Pictures with circuit source files
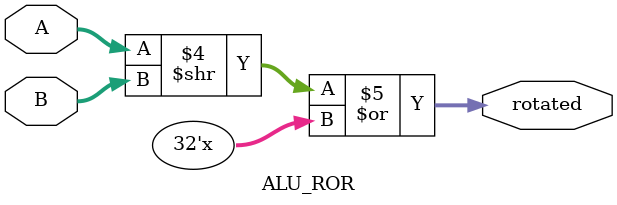
<source format=v>
module ALU_ROR(input[31:0] A, input [4:0] B,
					output reg[31:0] rotated);
					
	reg[31:0] temp;
	always @(*) begin
		temp <= A << 32 - B;
		rotated <= (A >> B) | temp;
	end
endmodule

</source>
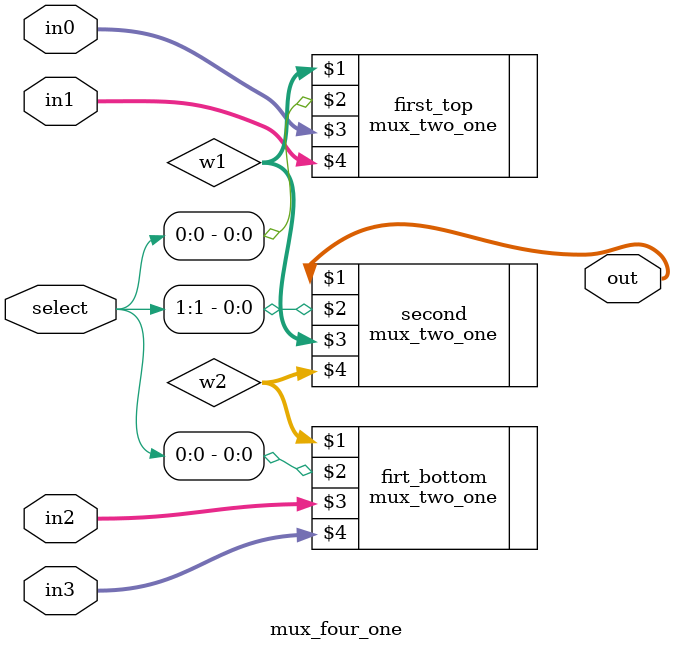
<source format=v>
module mux_four_one(out, select, in0, in1, in2, in3);

    input[1:0] select;
    input[31:0] in0, in1, in2, in3;
    output [31:0] out;

    wire [31:0] w1, w2;

    mux_two_one first_top(w1, select[0], in0, in1);
    mux_two_one firt_bottom(w2, select[0], in2, in3);
    mux_two_one second(out, select[1], w1, w2);

endmodule
</source>
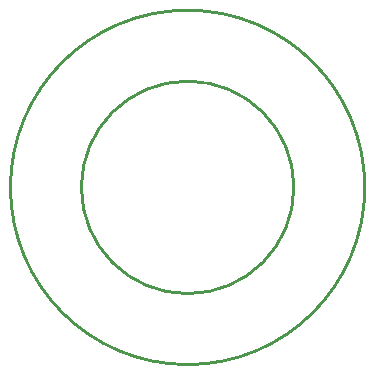
<source format=gbr>
G04 #@! TF.GenerationSoftware,KiCad,Pcbnew,(5.1.6)-1*
G04 #@! TF.CreationDate,2020-09-08T11:46:22-07:00*
G04 #@! TF.ProjectId,LED_Ring,4c45445f-5269-46e6-972e-6b696361645f,rev?*
G04 #@! TF.SameCoordinates,Original*
G04 #@! TF.FileFunction,Profile,NP*
%FSLAX46Y46*%
G04 Gerber Fmt 4.6, Leading zero omitted, Abs format (unit mm)*
G04 Created by KiCad (PCBNEW (5.1.6)-1) date 2020-09-08 11:46:22*
%MOMM*%
%LPD*%
G01*
G04 APERTURE LIST*
G04 #@! TA.AperFunction,Profile*
%ADD10C,0.254000*%
G04 #@! TD*
G04 APERTURE END LIST*
D10*
X125000000Y-80000000D02*
G75*
G03*
X125000000Y-80000000I-15000000J0D01*
G01*
X119000000Y-80000000D02*
G75*
G03*
X119000000Y-80000000I-9000000J0D01*
G01*
M02*

</source>
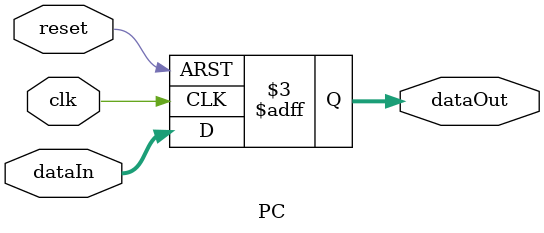
<source format=v>
`timescale 1ns/1ns

module PC(
    input [31:0] dataIn,
    input clk,
    input reset,
    output reg [31:0] dataOut
);

initial begin 
    dataOut = 32'h00400000; 
end

always @(posedge clk or posedge reset) begin
    if (reset) dataOut <= 32'h00400000;
    else dataOut <= dataIn;  
end

endmodule

</source>
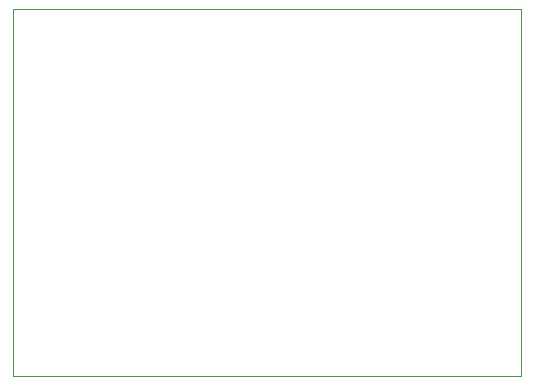
<source format=gbr>
%TF.GenerationSoftware,KiCad,Pcbnew,9.0.4*%
%TF.CreationDate,2025-08-29T10:15:57+02:00*%
%TF.ProjectId,TDA7267,54444137-3236-4372-9e6b-696361645f70,rev?*%
%TF.SameCoordinates,Original*%
%TF.FileFunction,Profile,NP*%
%FSLAX46Y46*%
G04 Gerber Fmt 4.6, Leading zero omitted, Abs format (unit mm)*
G04 Created by KiCad (PCBNEW 9.0.4) date 2025-08-29 10:15:57*
%MOMM*%
%LPD*%
G01*
G04 APERTURE LIST*
%TA.AperFunction,Profile*%
%ADD10C,0.050000*%
%TD*%
G04 APERTURE END LIST*
D10*
X172000000Y-86500000D02*
X172000000Y-117500000D01*
X129000000Y-86500000D02*
X172000000Y-86500000D01*
X129000000Y-117500000D02*
X129000000Y-86500000D01*
X172000000Y-117500000D02*
X129000000Y-117500000D01*
M02*

</source>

## TASK PROMPT:
Start with the first line of the records above and end with the line containing "G04 #@! TF.CreationDate,2020-09-08T11:46:22-07:00*". Output those lines exactly, pictures excluded.

## RESULT OF THIS TASK:
<source format=v>
module ALU_ROR(input[31:0] A, input [4:0] B,
					output reg[31:0] rotated);
					
	reg[31:0] temp;
	always @(*) begin
		temp <= A << 32 - B;
		rotated <= (A >> B) | temp;
	end
endmodule

</source>
<source format=v>
module mux_four_one(out, select, in0, in1, in2, in3);

    input[1:0] select;
    input[31:0] in0, in1, in2, in3;
    output [31:0] out;

    wire [31:0] w1, w2;

    mux_two_one first_top(w1, select[0], in0, in1);
    mux_two_one firt_bottom(w2, select[0], in2, in3);
    mux_two_one second(out, select[1], w1, w2);

endmodule
</source>
<source format=gbr>
G04 #@! TF.GenerationSoftware,KiCad,Pcbnew,(5.1.6)-1*
G04 #@! TF.CreationDate,2020-09-08T11:46:22-07:00*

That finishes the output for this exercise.